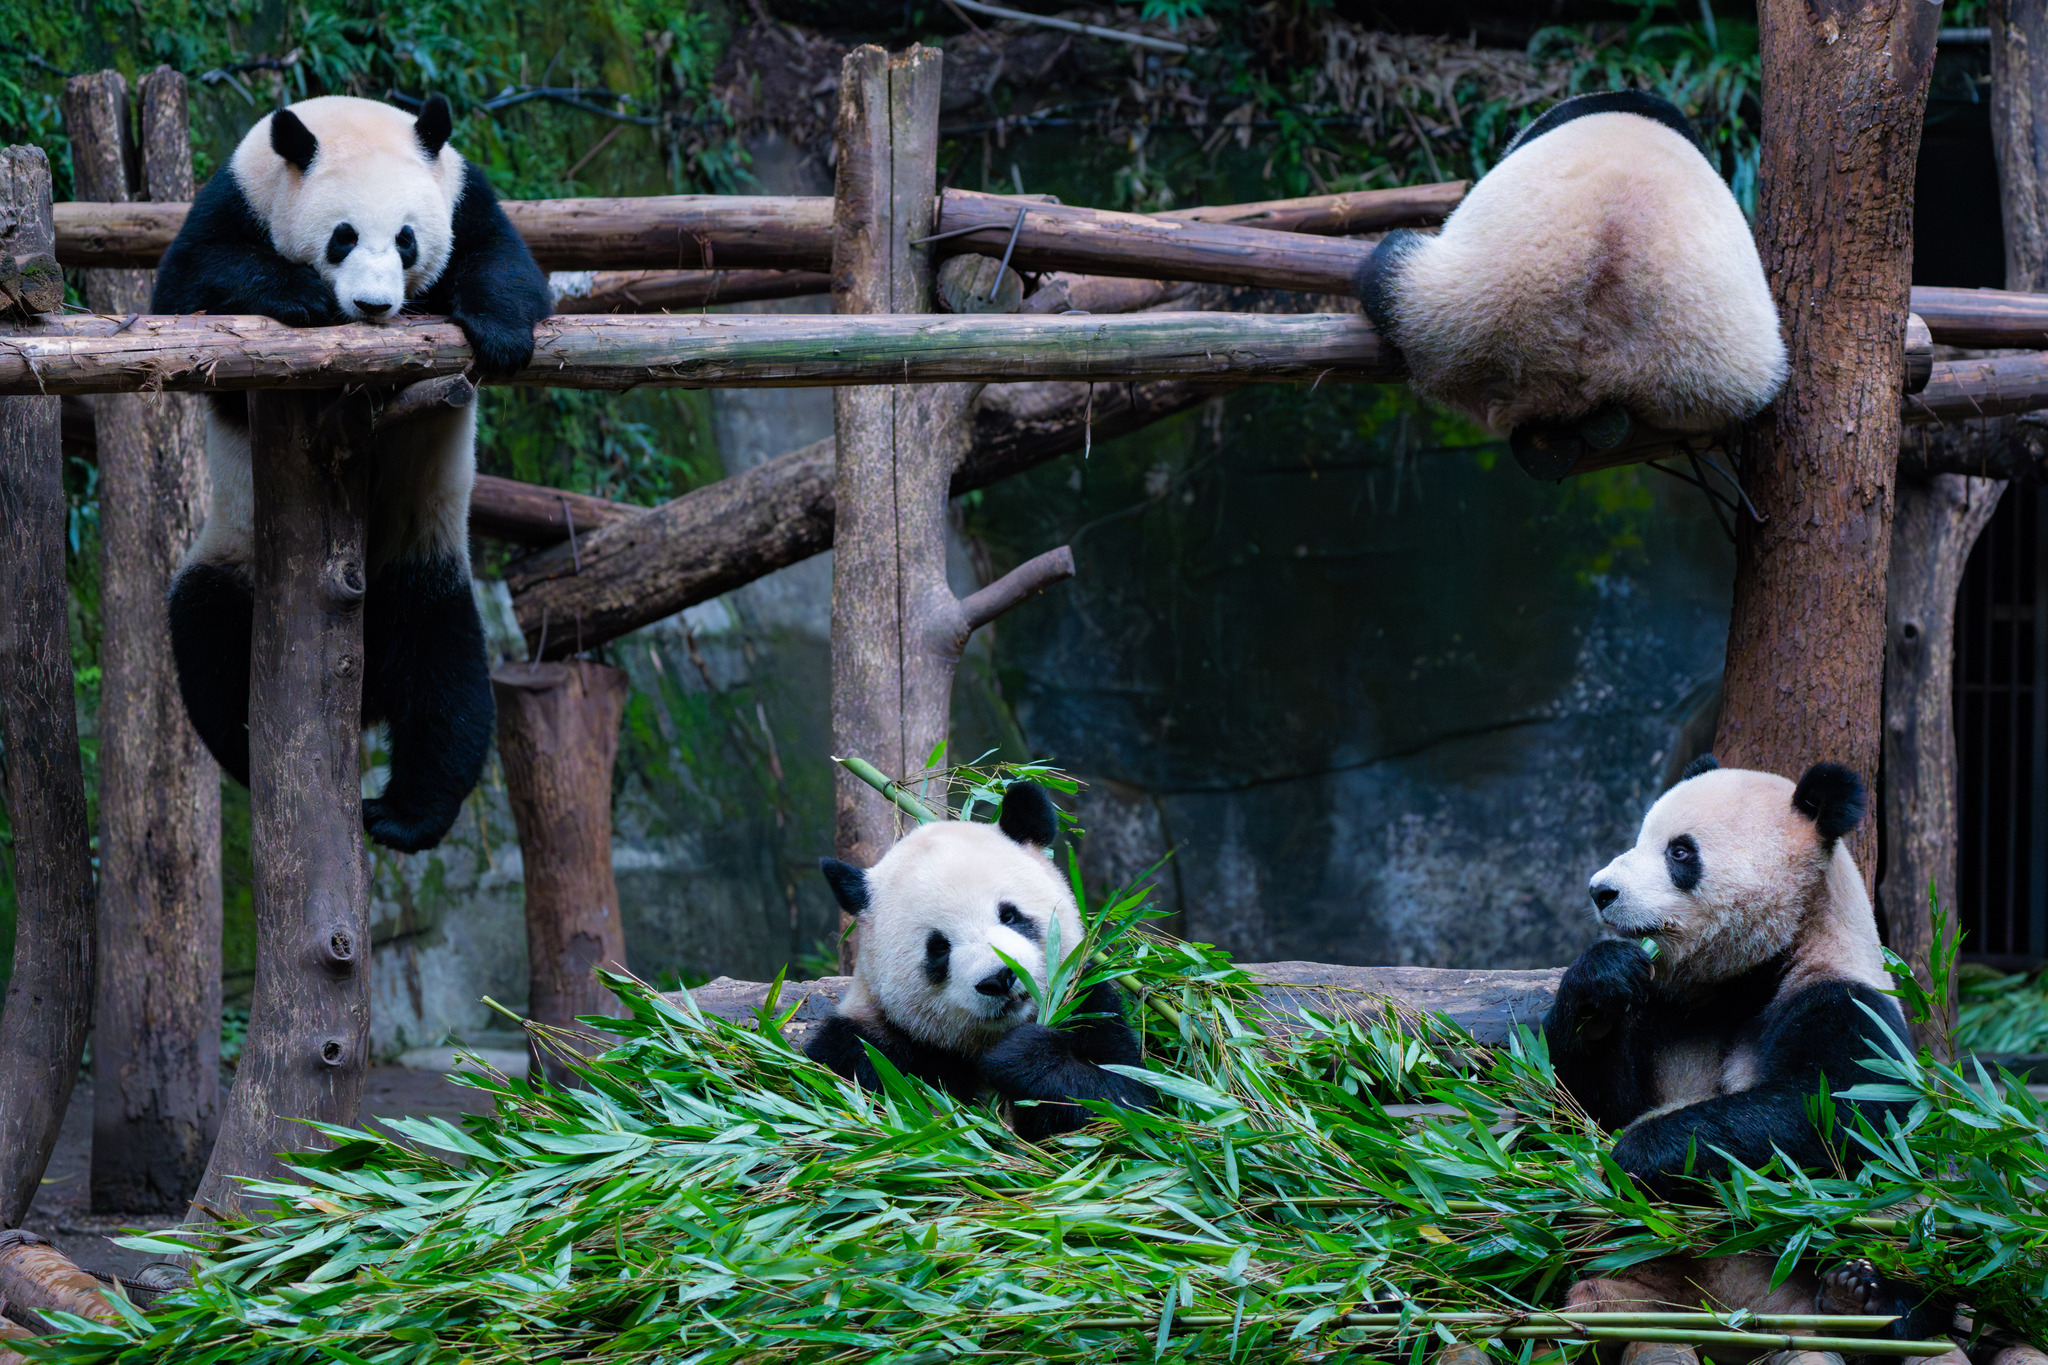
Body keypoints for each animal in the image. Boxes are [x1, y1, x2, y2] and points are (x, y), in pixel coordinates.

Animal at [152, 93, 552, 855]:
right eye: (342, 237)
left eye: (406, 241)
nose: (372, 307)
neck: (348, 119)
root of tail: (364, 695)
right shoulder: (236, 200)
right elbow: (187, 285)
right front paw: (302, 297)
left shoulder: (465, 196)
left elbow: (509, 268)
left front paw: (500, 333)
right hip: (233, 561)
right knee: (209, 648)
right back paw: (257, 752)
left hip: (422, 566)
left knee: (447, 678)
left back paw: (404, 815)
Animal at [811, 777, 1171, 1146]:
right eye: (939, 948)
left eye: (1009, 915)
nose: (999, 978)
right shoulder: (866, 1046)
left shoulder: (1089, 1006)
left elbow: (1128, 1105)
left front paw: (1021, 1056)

· · ·

What this task involves: An exact, picture-free copy of the entries is required.

Exercise response:
Body keypoints for each animal in the image. Boxes are [x1, y1, x2, y2] and points are (x, y), in pixel coordinates.

Animal at [152, 93, 552, 855]:
right eye: (342, 237)
left eye: (406, 241)
nose: (372, 307)
neck: (348, 119)
root of tail: (364, 695)
right shoulder: (236, 200)
right elbow: (187, 285)
right front paw: (302, 297)
left shoulder: (465, 196)
left elbow: (509, 268)
left front paw: (500, 333)
right hip: (233, 561)
right knee: (209, 648)
right back paw: (257, 752)
left hip: (422, 566)
left knee: (447, 678)
left back paw: (404, 815)
Animal at [811, 777, 1171, 1146]:
right eye: (939, 948)
left eye: (1009, 915)
nose: (999, 978)
right shoulder: (866, 1046)
left shoulder: (1089, 1006)
left elbow: (1128, 1105)
left front paw: (1021, 1056)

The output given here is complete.